**DOCUMENT**
____

It’s very much like looking after the children on the set—you have to go make sure every part of their welfare is met. They can’t be overworked, they can’t get stressed, and you have to be very aware of the temperature that’s all around them. We care for all their needs—the correct food that they have, the constant supply of water—just everything that they need. And the ability to carry out their own natural actions, so nothing is trained that the animal is not able to do naturally, so there is nothing forced on them.
Everything is done with positive reinforcement, with play or treats and praise. If you look at old films, you can actually see the doggie is looking or the animal is looking, and it’s a bit scared, and it looks a little bit wary about life. But if you watch all the animals on here, the tails are wagging, they’re happy, and they’re natural. They’re not scared of anything, because we haven’t put them into a position where they would be scared about anything, and they have total trust in us.
What are some examples of things you do for the animals, that might surprise viewers?
We set up their own pens and their own accommodations on set so they don’t have far to travel, and they come from their natural(ish) accommodation. So if we’ve got the cows, then we build a cow pen outside and bed them down with hay and straw, so they’re just standing there, as they would on a farm, and it’s all natural for them. Then they go into a natural surrounding on set.

____

Extracted data entries:
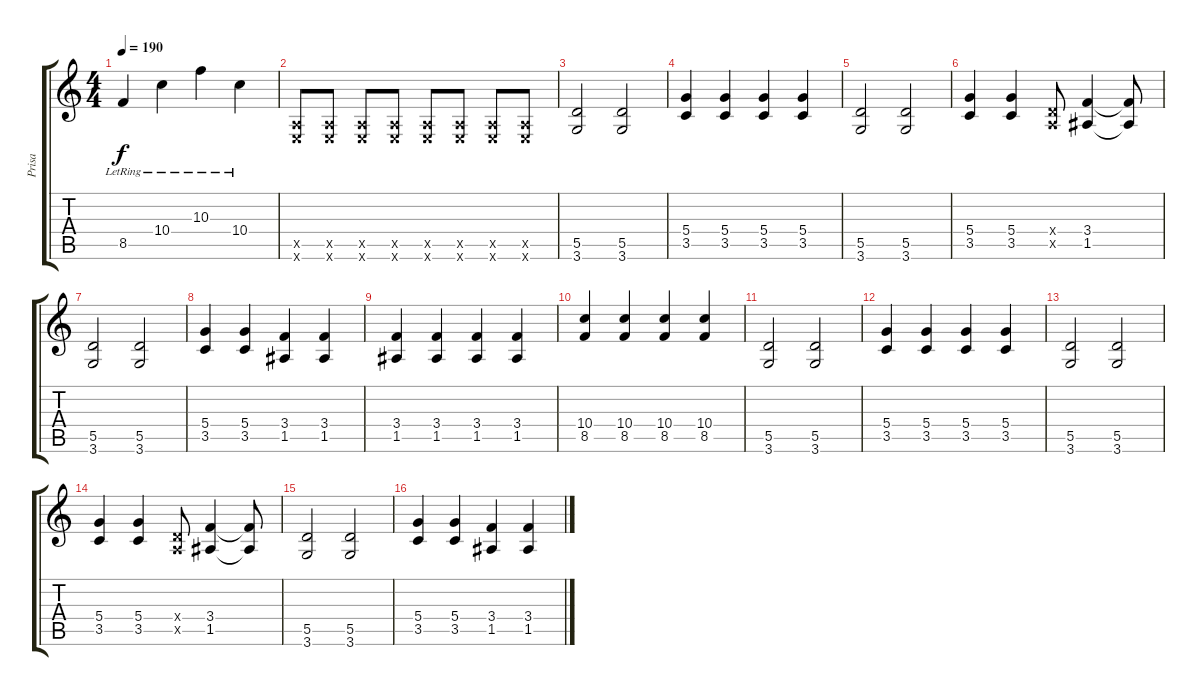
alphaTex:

\track ("Prisa" "Prisa") {instrument distortionguitar}
\staff {score tabs}
\tuning (E4 B3 G3 D3 A2 E2) {hide}
\ts (4 4)
\tempo 190
\clef g2
\ks c
8.5{lr}.4{dy f} 10.4{lr}.4 10.3{lr}.4 10.4{lr}.4 |
(0.5{x} 0.6{x}).8 (0.5{x} 0.6{x}).8 (0.5{x} 0.6{x}).8 (0.5{x} 0.6{x}).8 (0.5{x} 0.6{x}).8 (0.5{x} 0.6{x}).8 (0.5{x} 0.6{x}).8 (0.5{x} 0.6{x}).8 |
(5.5 3.6).2 (5.5 3.6).2 |
(5.4 3.5).4 (5.4 3.5).4 (5.4 3.5).4 (5.4 3.5).4 |
(5.5 3.6).2 (5.5 3.6).2 |
(5.4 3.5).4 (5.4 3.5).4 (0.4{x} 0.5{x}).8 (3.4 1.5).4 (3.4{t} 1.5{t}).8 |
(5.5 3.6).2 (5.5 3.6).2 |
(5.4 3.5).4 (5.4 3.5).4 (3.4 1.5).4 (3.4 1.5).4 |
(3.4 1.5).4 (3.4 1.5).4 (3.4 1.5).4 (3.4 1.5).4 |
(10.4 8.5).4 (10.4 8.5).4 (10.4 8.5).4 (10.4 8.5).4 |
(5.5 3.6).2 (5.5 3.6).2 |
(5.4 3.5).4 (5.4 3.5).4 (5.4 3.5).4 (5.4 3.5).4 |
(5.5 3.6).2 (5.5 3.6).2 |
(5.4 3.5).4 (5.4 3.5).4 (0.4{x} 0.5{x}).8 (3.4 1.5).4 (3.4{t} 1.5{t}).8 |
(5.5 3.6).2 (5.5 3.6).2 |
(5.4 3.5).4 (5.4 3.5).4 (3.4 1.5).4 (3.4 1.5).4
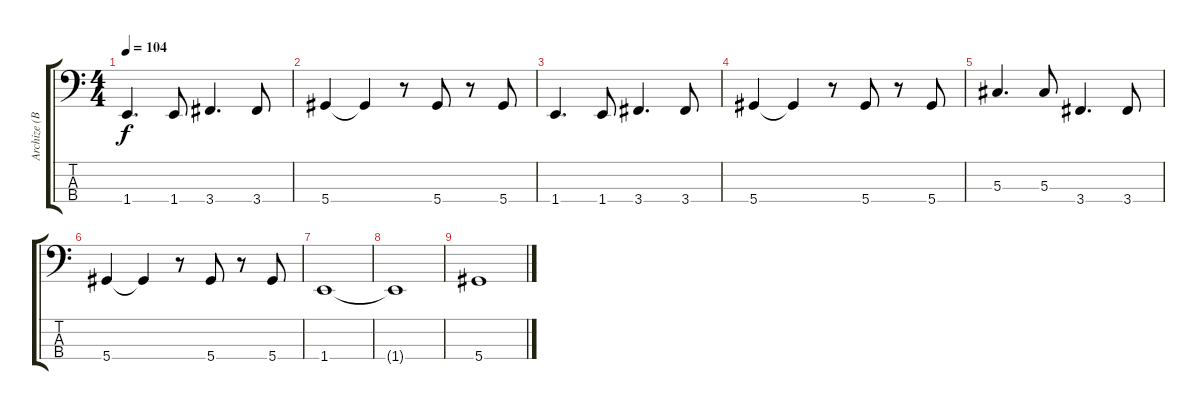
\track ("Archize (Bajo)" "Archize (B") {instrument electricbassfinger}
\staff {score tabs}
\tuning (Gb2 Db2 Ab1 Eb1) {hide}
\ts (4 4)
\tempo 104
\clef f4
\ks c
1.4.4{d dy f} 1.4.8 3.4.4{d} 3.4.8 |
5.4.4 5.4{t}.4 r.8 5.4.8 r.8 5.4.8 |
1.4.4{d} 1.4.8 3.4.4{d} 3.4.8 |
5.4.4 5.4{t}.4 r.8 5.4.8 r.8 5.4.8 |
5.3.4{d} 5.3.8 3.4.4{d} 3.4.8 |
5.4.4 5.4{t}.4 r.8 5.4.8 r.8 5.4.8 |
1.4.1 |
1.4{t}.1 |
5.4.1
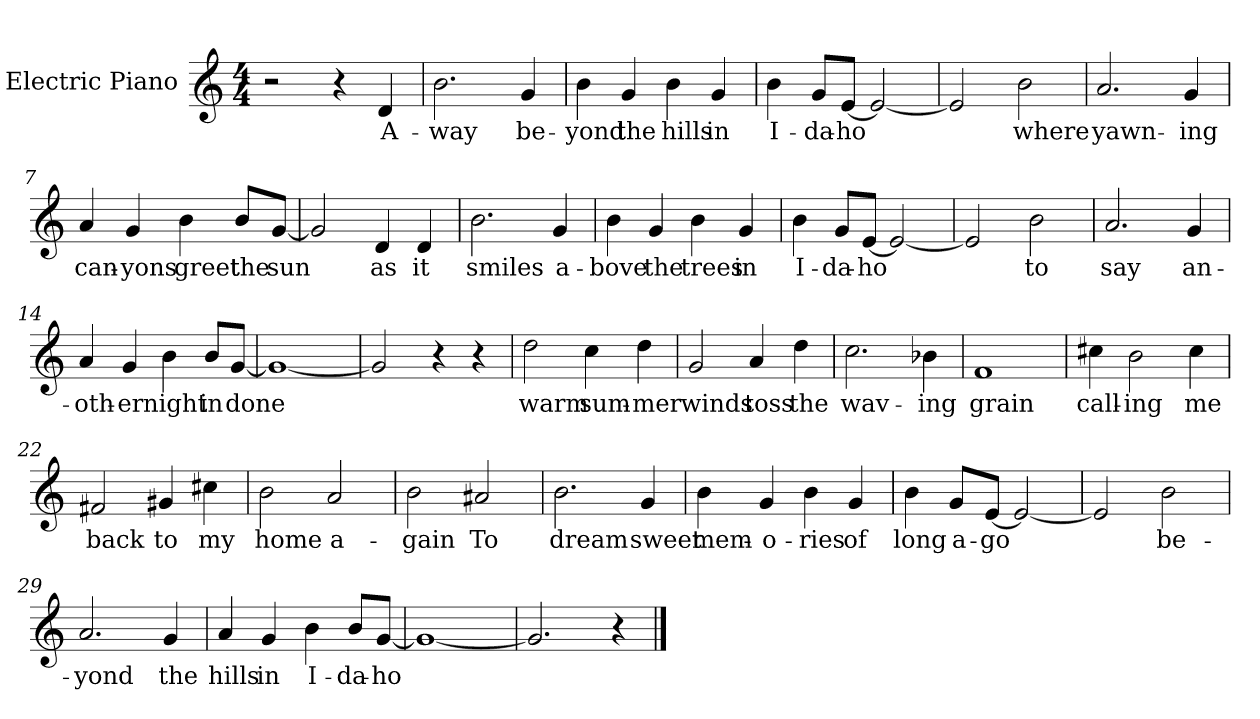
**kern	**text
*part1	*part1
*staff1	*staff1
*I"Electric Piano	*
*I'E.Pno	*
*clefG2	*
*k[]	*
*C:	*
*M4/4	*
=1	=1
2r	.
4r	.
4d/	A-
=2	=2
2.b\	-way
4g/	be-
=3	=3
4b\	-yond
4g/	the
4b\	hills
4g/	in
=4	=4
4b\	I-
8g/L	-da-
[8e/J	-ho
2e/_	.
=5	=5
2e/]	.
2b\	where
!!LO:LB:g=z
=6	=6
2.a/	yawn-
4g/	-ing
=7	=7
4a/	can-
4g/	yons
4b\	greet
8b/L	the
[8g/J	sun
=8	=8
2g/]	.
4d/	as
4d/	it
=9	=9
2.b\	smiles
4g/	a-
!!LO:LB:g=z
=10	=10
4b\	-bove
4g/	the
4b\	trees
4g/	in
=11	=11
4b\	I-
8g/L	da-
[8e/J	-ho
2e/_	.
=12	=12
2e/]	.
2b\	to
=13	=13
2.a/	say
4g/	an-
!!LO:LB:g=z
=14	=14
4a/	-oth-
4g/	er
4b\	night
8b/L	in
[8g/J	done
=15	=15
1g_	.
=16	=16
2g/]	.
4r	.
4r	.
=17	=17
2dd\	warm
4cc\	sum-
4dd\	-mer
!!LO:LB:g=z
=18	=18
2g/	winds
4a/	toss
4dd\	the
=19	=19
2.cc\	wav-
4b-X\	-ing
=20	=20
1f	grain
=21	=21
4cc#X\	call-
2b\	-ing
4cc#\	me
!!LO:LB:g=z
=22	=22
2f#X/	back
4g#X/	to
4cc#X\	my
=23	=23
2b\	home
2a/	a-
=24	=24
2b\	-gain
2a#X/	To
!!LO:LB:g=z
=25	=25
2.b\	dream
4g/	sweet
=26	=26
4b\	mem-
4g/	-o-
4b\	-ries
4g/	of
=27	=27
4b\	long
8g/L	a-
[8e/J	-go
2e/_	.
=28	=28
2e/]	.
2b\	be-
!!LO:LB:g=z
=29	=29
2.a/	-yond
4g/	the
=30	=30
4a/	hills
4g/	in
4b\	I-
8b/L	-da-
[8g/J	-ho
=31	=31
1g_	.
=32	=32
2.g/]	.
4r	.
==	==
*-	*-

____

**WRITTEN TASK**
List the forms of positive reinforcement named in the text about caring for animals on set.

**SOLUTION TO THE PROBLEM**
Play, treats, praise